De hecho, para atraer a los mejores programadores e ingenieros del mundo, los chinos abrieron solicitudes en universidades y centros de investigación internacionales, prometiendo un premio máximo de 10 millones de yuanes (lo que equivale a algo así como 1,3 millones de euros).
El “caza” estándar elegido para la arena es el modelo T800, una máquina que mide 1,73 metros de altura y pesa unos respetables 75 kilos. Sin embargo, olvídate de la idea de ver humanos con mandos en la mano controlando robots a distancia como si de un videojuego se tratara. El principal objetivo de la liga es hacer que los robots luchen de forma 100% autónoma.
De hecho, según el director general de la empresa, el control remoto crea demasiada latencia (retraso en la respuesta) y, en una pelea de alta intensidad, un milisegundo de retraso significa ir directo al suelo.
El laboratorio más violento del mundo (y del que se hará un programa de televisión)
Quizás pienses que esto es puro entretenimiento ocioso, pero lo cierto es que el combate físico es la prueba de estrés más brutal que existe para el software y hardware de estas máquinas. Para lanzar un puñetazo o esquivar, el robot necesita motores de alto par con respuesta inmediata. Y cuando uno de ellos golpea la alfombra, los algoritmos de control de movimiento se llevan al límite para que la máquina vuelva a ponerse en pie.
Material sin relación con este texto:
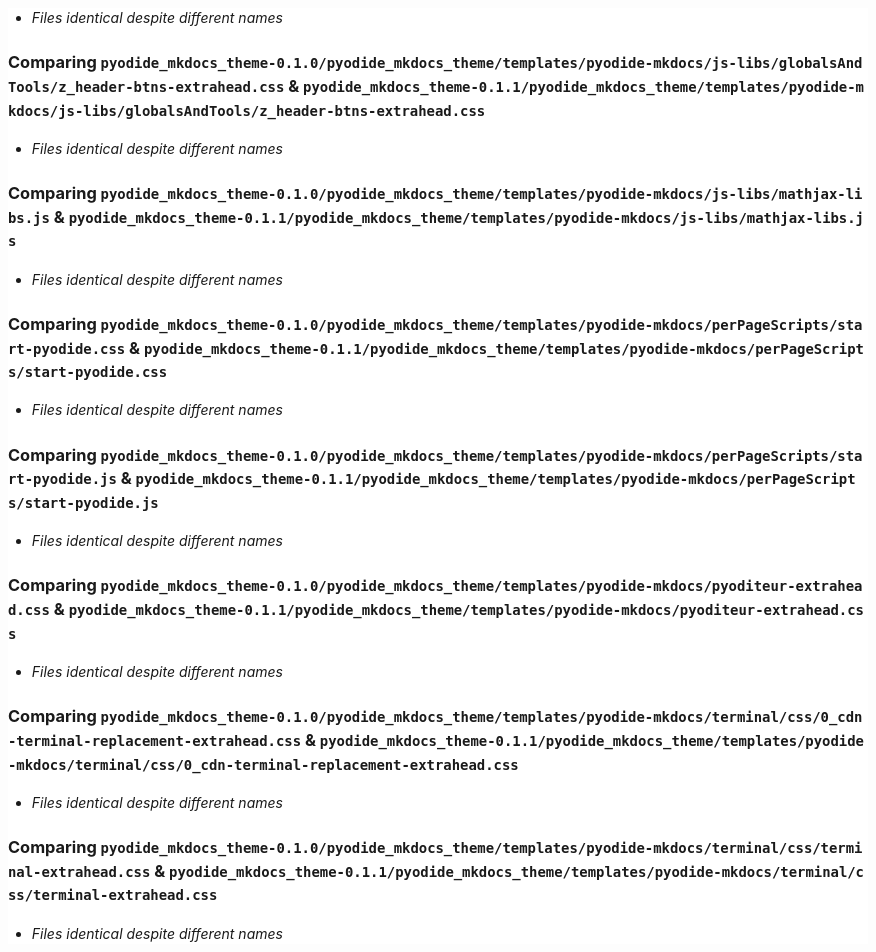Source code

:  * *Files identical despite different names*

### Comparing `pyodide_mkdocs_theme-0.1.0/pyodide_mkdocs_theme/templates/pyodide-mkdocs/js-libs/globalsAndTools/z_header-btns-extrahead.css` & `pyodide_mkdocs_theme-0.1.1/pyodide_mkdocs_theme/templates/pyodide-mkdocs/js-libs/globalsAndTools/z_header-btns-extrahead.css`

 * *Files identical despite different names*

### Comparing `pyodide_mkdocs_theme-0.1.0/pyodide_mkdocs_theme/templates/pyodide-mkdocs/js-libs/mathjax-libs.js` & `pyodide_mkdocs_theme-0.1.1/pyodide_mkdocs_theme/templates/pyodide-mkdocs/js-libs/mathjax-libs.js`

 * *Files identical despite different names*

### Comparing `pyodide_mkdocs_theme-0.1.0/pyodide_mkdocs_theme/templates/pyodide-mkdocs/perPageScripts/start-pyodide.css` & `pyodide_mkdocs_theme-0.1.1/pyodide_mkdocs_theme/templates/pyodide-mkdocs/perPageScripts/start-pyodide.css`

 * *Files identical despite different names*

### Comparing `pyodide_mkdocs_theme-0.1.0/pyodide_mkdocs_theme/templates/pyodide-mkdocs/perPageScripts/start-pyodide.js` & `pyodide_mkdocs_theme-0.1.1/pyodide_mkdocs_theme/templates/pyodide-mkdocs/perPageScripts/start-pyodide.js`

 * *Files identical despite different names*

### Comparing `pyodide_mkdocs_theme-0.1.0/pyodide_mkdocs_theme/templates/pyodide-mkdocs/pyoditeur-extrahead.css` & `pyodide_mkdocs_theme-0.1.1/pyodide_mkdocs_theme/templates/pyodide-mkdocs/pyoditeur-extrahead.css`

 * *Files identical despite different names*

### Comparing `pyodide_mkdocs_theme-0.1.0/pyodide_mkdocs_theme/templates/pyodide-mkdocs/terminal/css/0_cdn-terminal-replacement-extrahead.css` & `pyodide_mkdocs_theme-0.1.1/pyodide_mkdocs_theme/templates/pyodide-mkdocs/terminal/css/0_cdn-terminal-replacement-extrahead.css`

 * *Files identical despite different names*

### Comparing `pyodide_mkdocs_theme-0.1.0/pyodide_mkdocs_theme/templates/pyodide-mkdocs/terminal/css/terminal-extrahead.css` & `pyodide_mkdocs_theme-0.1.1/pyodide_mkdocs_theme/templates/pyodide-mkdocs/terminal/css/terminal-extrahead.css`

 * *Files identical despite different names*
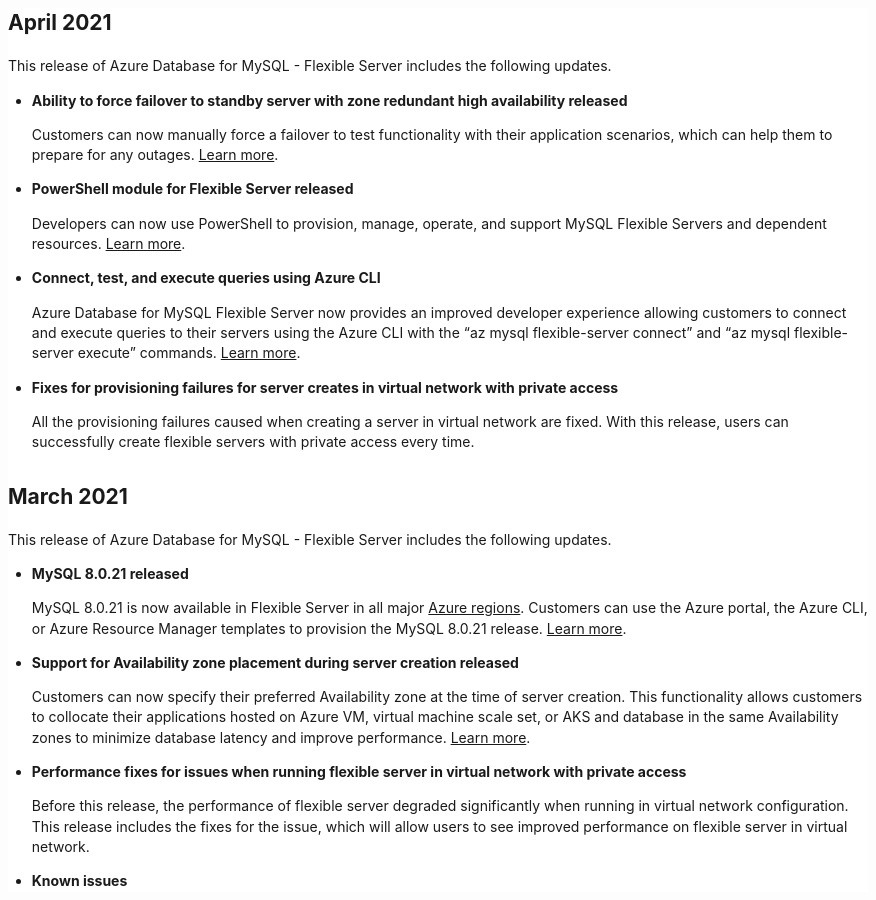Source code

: ## April 2021

This release of Azure Database for MySQL - Flexible Server includes the following updates.

- **Ability to force failover to standby server with zone redundant high availability released**

  Customers can now manually force a failover to test functionality with their application scenarios, which can help them to prepare for any outages. [Learn more](https://techcommunity.microsoft.com/t5/azure-database-for-mysql/forced-failover-for-azure-database-for-mysql-flexible-server/ba-p/2280671).

- **PowerShell module for Flexible Server released**

  Developers can now use PowerShell to provision, manage, operate, and support MySQL Flexible Servers and dependent resources. [Learn more](https://techcommunity.microsoft.com/t5/azure-database-for-mysql/introducing-the-mysql-flexible-server-powershell-module/ba-p/2203383).

- **Connect, test, and execute queries using Azure CLI**

  Azure Database for MySQL Flexible Server now provides an improved developer experience allowing customers to connect and execute queries to their servers using the Azure CLI with the “az mysql flexible-server connect” and “az mysql flexible-server execute” commands. [Learn more](connect-azure-cli.md#view-all-the-arguments).

- **Fixes for provisioning failures for server creates in virtual network with private access**

  All the provisioning failures caused when creating a server in virtual network are fixed. With this release, users can successfully create flexible servers with private access every time.

## March 2021

This release of Azure Database for MySQL - Flexible Server includes the following updates.

- **MySQL 8.0.21 released**

  MySQL 8.0.21 is now available in Flexible Server in all major [Azure regions](overview.md#azure-regions). Customers can use the Azure portal, the Azure CLI, or Azure Resource Manager templates to provision the MySQL 8.0.21 release. [Learn more](quickstart-create-server-portal.md#create-an-azure-database-for-mysql-flexible-server).

- **Support for Availability zone placement during server creation released**

  Customers can now specify their preferred Availability zone at the time of server creation. This functionality allows customers to collocate their applications hosted on Azure VM, virtual machine scale set, or AKS and database in the same Availability zones to minimize database latency and improve performance. [Learn more](quickstart-create-server-portal.md#create-an-azure-database-for-mysql-flexible-server).

- **Performance fixes for issues when running flexible server in virtual network with private access**

  Before this release, the performance of flexible server degraded significantly when running in virtual network configuration. This release includes the fixes for the issue, which will allow users to see improved performance on flexible server in virtual network.

- **Known issues**
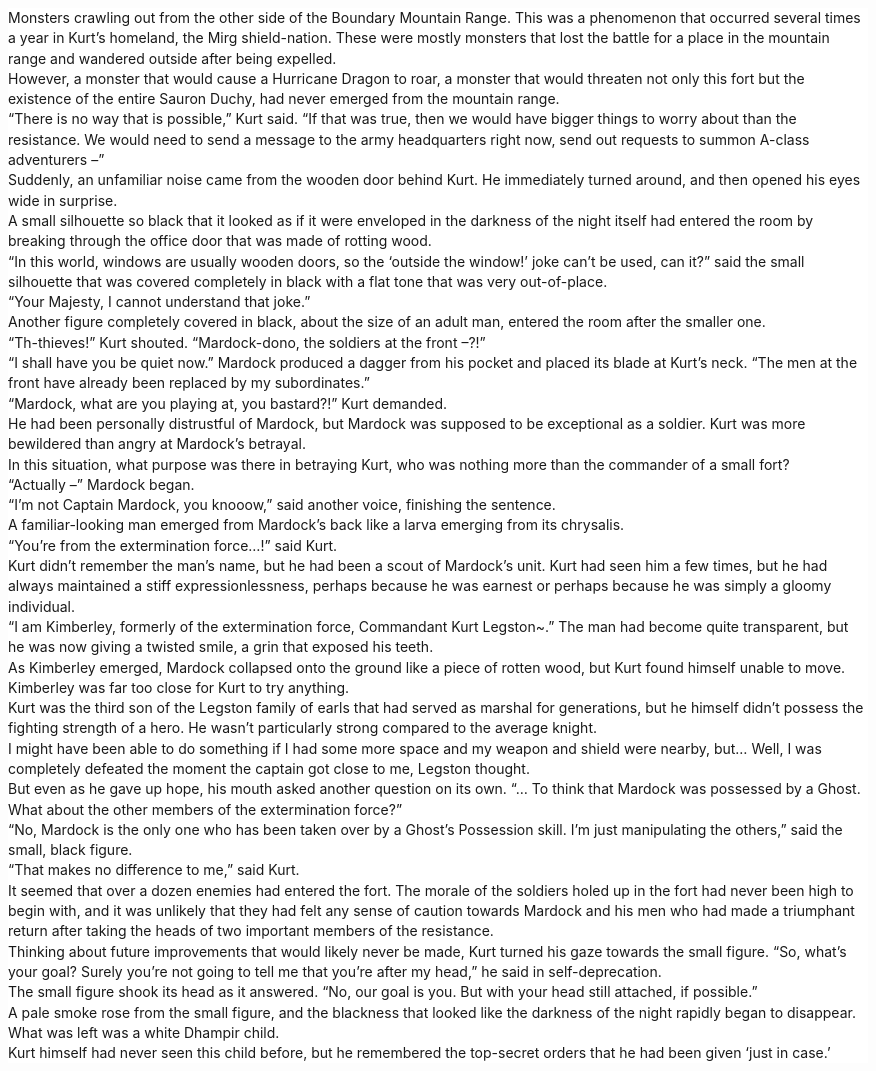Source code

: Monsters crawling out from the other side of the Boundary Mountain Range. This was a phenomenon that occurred several times a year in Kurt’s homeland, the Mirg shield-nation. These were mostly monsters that lost the battle for a place in the mountain range and wandered outside after being expelled.<br/>
However, a monster that would cause a Hurricane Dragon to roar, a monster that would threaten not only this fort but the existence of the entire Sauron Duchy, had never emerged from the mountain range.<br/>
“There is no way that is possible,” Kurt said. “If that was true, then we would have bigger things to worry about than the resistance. We would need to send a message to the army headquarters right now, send out requests to summon A-class adventurers –”<br/>
Suddenly, an unfamiliar noise came from the wooden door behind Kurt. He immediately turned around, and then opened his eyes wide in surprise.<br/>
A small silhouette so black that it looked as if it were enveloped in the darkness of the night itself had entered the room by breaking through the office door that was made of rotting wood.<br/>
“In this world, windows are usually wooden doors, so the ‘outside the window!’ joke can’t be used, can it?” said the small silhouette that was covered completely in black with a flat tone that was very out-of-place.<br/>
“Your Majesty, I cannot understand that joke.”<br/>
Another figure completely covered in black, about the size of an adult man, entered the room after the smaller one.<br/>
“Th-thieves!” Kurt shouted. “Mardock-dono, the soldiers at the front –?!”<br/>
“I shall have you be quiet now.” Mardock produced a dagger from his pocket and placed its blade at Kurt’s neck. “The men at the front have already been replaced by my subordinates.”<br/>
“Mardock, what are you playing at, you bastard?!” Kurt demanded.<br/>
He had been personally distrustful of Mardock, but Mardock was supposed to be exceptional as a soldier. Kurt was more bewildered than angry at Mardock’s betrayal.<br/>
In this situation, what purpose was there in betraying Kurt, who was nothing more than the commander of a small fort?<br/>
“Actually –” Mardock began.<br/>
“I’m not Captain Mardock, you knooow,” said another voice, finishing the sentence.<br/>
A familiar-looking man emerged from Mardock’s back like a larva emerging from its chrysalis.<br/>
“You’re from the extermination force…!” said Kurt.<br/>
Kurt didn’t remember the man’s name, but he had been a scout of Mardock’s unit. Kurt had seen him a few times, but he had always maintained a stiff expressionlessness, perhaps because he was earnest or perhaps because he was simply a gloomy individual.<br/>
“I am Kimberley, formerly of the extermination force, Commandant Kurt Legston~.” The man had become quite transparent, but he was now giving a twisted smile, a grin that exposed his teeth.<br/>
As Kimberley emerged, Mardock collapsed onto the ground like a piece of rotten wood, but Kurt found himself unable to move.<br/>
Kimberley was far too close for Kurt to try anything.<br/>
Kurt was the third son of the Legston family of earls that had served as marshal for generations, but he himself didn’t possess the fighting strength of a hero. He wasn’t particularly strong compared to the average knight.<br/>
I might have been able to do something if I had some more space and my weapon and shield were nearby, but… Well, I was completely defeated the moment the captain got close to me, Legston thought.<br/>
But even as he gave up hope, his mouth asked another question on its own. “… To think that Mardock was possessed by a Ghost. What about the other members of the extermination force?”<br/>
“No, Mardock is the only one who has been taken over by a Ghost’s Possession skill. I’m just manipulating the others,” said the small, black figure.<br/>
“That makes no difference to me,” said Kurt.<br/>
It seemed that over a dozen enemies had entered the fort. The morale of the soldiers holed up in the fort had never been high to begin with, and it was unlikely that they had felt any sense of caution towards Mardock and his men who had made a triumphant return after taking the heads of two important members of the resistance.<br/>
Thinking about future improvements that would likely never be made, Kurt turned his gaze towards the small figure. “So, what’s your goal? Surely you’re not going to tell me that you’re after my head,” he said in self-deprecation.<br/>
The small figure shook its head as it answered. “No, our goal is you. But with your head still attached, if possible.”<br/>
A pale smoke rose from the small figure, and the blackness that looked like the darkness of the night rapidly began to disappear. What was left was a white Dhampir child.<br/>
Kurt himself had never seen this child before, but he remembered the top-secret orders that he had been given ‘just in case.’<br/>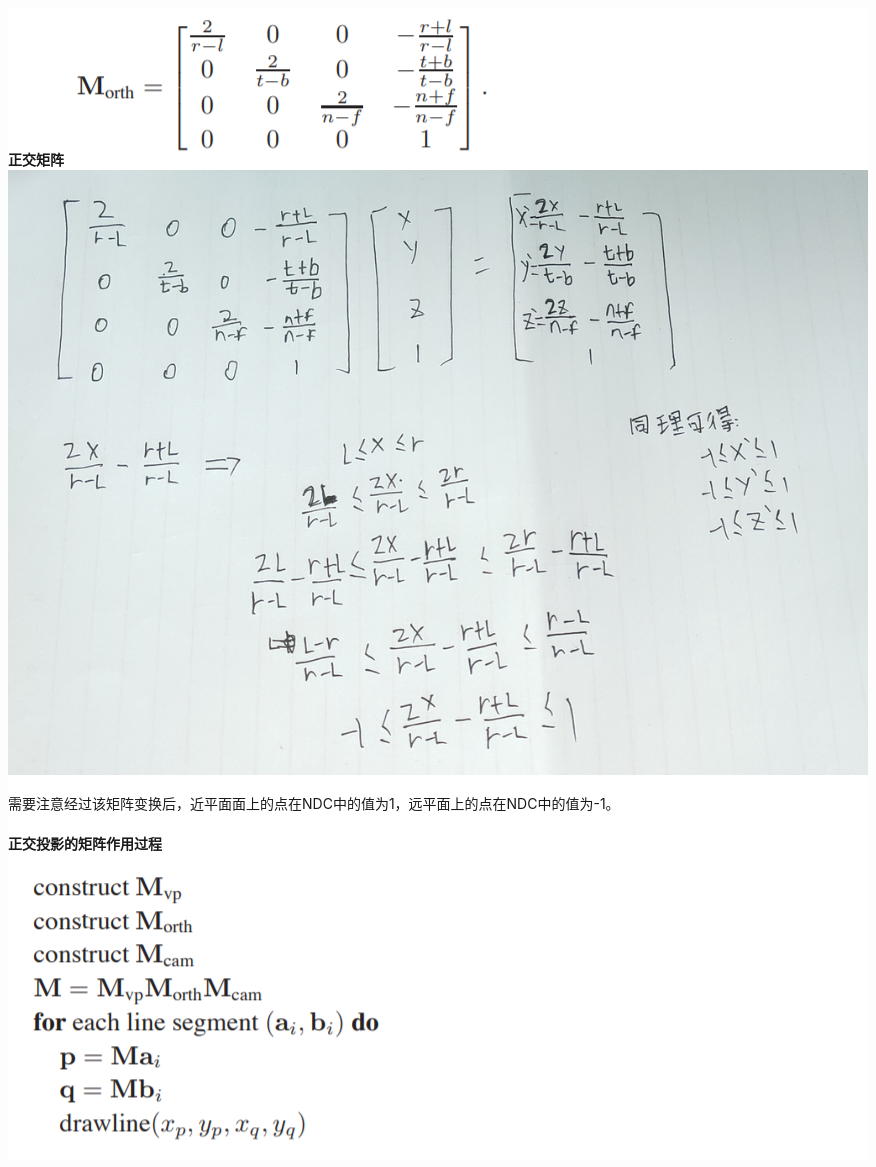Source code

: **正交矩阵**
![](./pic/raster/vp13.png)
![](./pic/raster/vp14.jpg)

需要注意经过该矩阵变换后，近平面面上的点在NDC中的值为1，远平面上的点在NDC中的值为-1。


#### 正交投影的矩阵作用过程

![](./pic/raster/vp16.png)
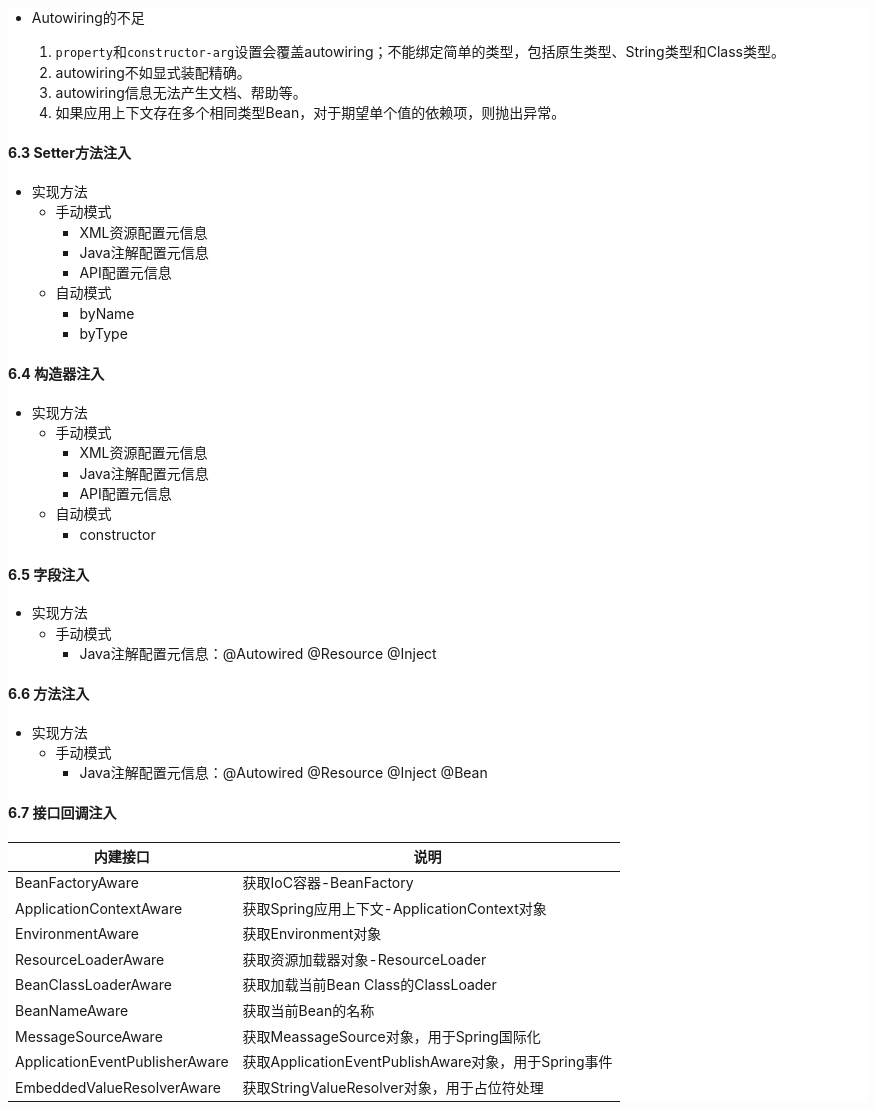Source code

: - Autowiring的不足

  1. `property`和`constructor-arg`设置会覆盖autowiring；不能绑定简单的类型，包括原生类型、String类型和Class类型。
  2. autowiring不如显式装配精确。
  3. autowiring信息无法产生文档、帮助等。
  4. 如果应用上下文存在多个相同类型Bean，对于期望单个值的依赖项，则抛出异常。

#### 6.3 Setter方法注入

- 实现方法
  - 手动模式
    - XML资源配置元信息
    - Java注解配置元信息
    - API配置元信息
  - 自动模式
    - byName
    - byType

#### 6.4 构造器注入

- 实现方法
  - 手动模式
    - XML资源配置元信息
    - Java注解配置元信息
    - API配置元信息
  - 自动模式
    - constructor

#### 6.5 字段注入

- 实现方法
  - 手动模式
    - Java注解配置元信息：@Autowired	@Resource	@Inject

  


#### 6.6 方法注入

- 实现方法
  - 手动模式
    - Java注解配置元信息：@Autowired	@Resource	@Inject	@Bean

#### 6.7 接口回调注入

| 内建接口                       | 说明                                                 |
| ------------------------------ | ---------------------------------------------------- |
| BeanFactoryAware               | 获取IoC容器-BeanFactory                              |
| ApplicationContextAware        | 获取Spring应用上下文-ApplicationContext对象          |
| EnvironmentAware               | 获取Environment对象                                  |
| ResourceLoaderAware            | 获取资源加载器对象-ResourceLoader                    |
| BeanClassLoaderAware           | 获取加载当前Bean Class的ClassLoader                  |
| BeanNameAware                  | 获取当前Bean的名称                                   |
| MessageSourceAware             | 获取MeassageSource对象，用于Spring国际化             |
| ApplicationEventPublisherAware | 获取ApplicationEventPublishAware对象，用于Spring事件 |
| EmbeddedValueResolverAware     | 获取StringValueResolver对象，用于占位符处理          |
Básicamente, la pelea genera datos extremadamente valiosos para entrenar la inteligencia artificial de los robots.
El plan de los organizadores es transformar esto en un fenómeno global, incluyendo un programa de entretenimiento televisivo con análisis técnico e incluso la creación de una marca en torno al “Rey del Boxeo Robótico”. El propio fundador de la marca admite que pasarán muchos años hasta que los robots humanoides entren en nuestros hogares para prestar asistencia doméstica, por lo que el foco actual está en limpiarlos de averías en entornos industriales, peligrosos o… en medio de un ring.